It wasn’t that long ago that statistics presented an alarming picture about the survival rate of first-year businesses. However in a 2015 publication from the US Department of Labor, the survival rate has been revised upward to show that about 75% of new businesses are able to outlast the trials and tribulations of their first year. With a little luck and dedication to sound business principles, your small business can also join the ranks of first-year business survivors.

Prepare a Solid Business Plan

Without having a well thought out, well documented business plan, your chances of first-year survival decrease dramatically. Any new startup company should strongly consider the first three years of business, and probably even the first five.
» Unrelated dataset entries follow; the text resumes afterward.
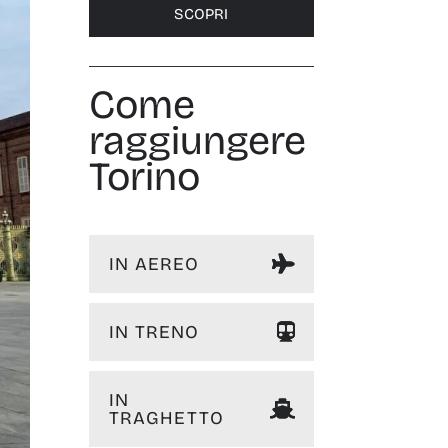
SCOPRI
Come
raggiungere
Torino
IN AEREO
IN TRENO
IN
TRAGHETTO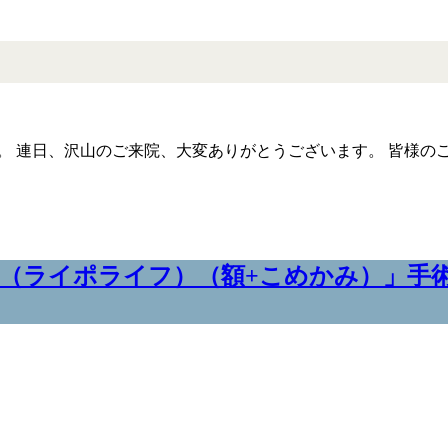
。 連日、沢山のご来院、大変ありがとうございます。 皆様の
（ライポライフ）（額+こめかみ）」手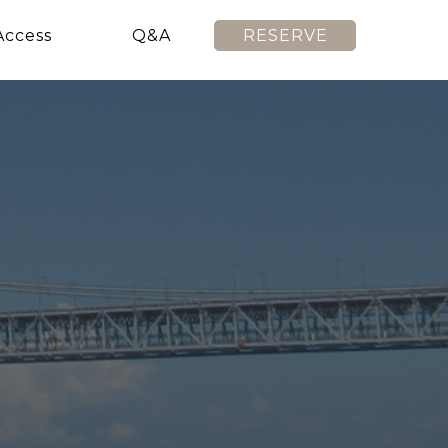
Access
Q&A
RESERVE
The things to take into account in this five-year business plan should include all of the following: a strategy for any necessary funding, detailed descriptions of your products or services, company description and mission statement, an executive summary, research on your intended market, marketing and advertising plans, and financial projections over those first five years.

Put Metrics in Place

If you don’t measure the progress of your business, you’ll never know if you’re advancing toward your goals and objectives. Make sure to have a set of long-term objectives in place, as well as short-term objectives, and regularly compare your actual progress against them. When you fail to match up with these stated goals, you may need to make adjustments in your business strategy before it’s too late.

Remember the Importance of Content

One of the things that has the most impact on your company’s brand, your overall mission, and its value to customers is content marketing. Especially in that first year, it’s extremely important for you to get your message out in the most concise way possible, and engage customers with your company, so as to develop long-term relationships.

Don’t Overlook Customer Service

With startup companies emerging by the hundreds and thousands, there are very few new products or services being offered to consumers. Very often, the only thing that differentiates one small business from another is superior customer service. To help you survive that first year in business, you should do whatever it takes to provide the absolute best customer service possible, so that you can distinguish yourself from competitors.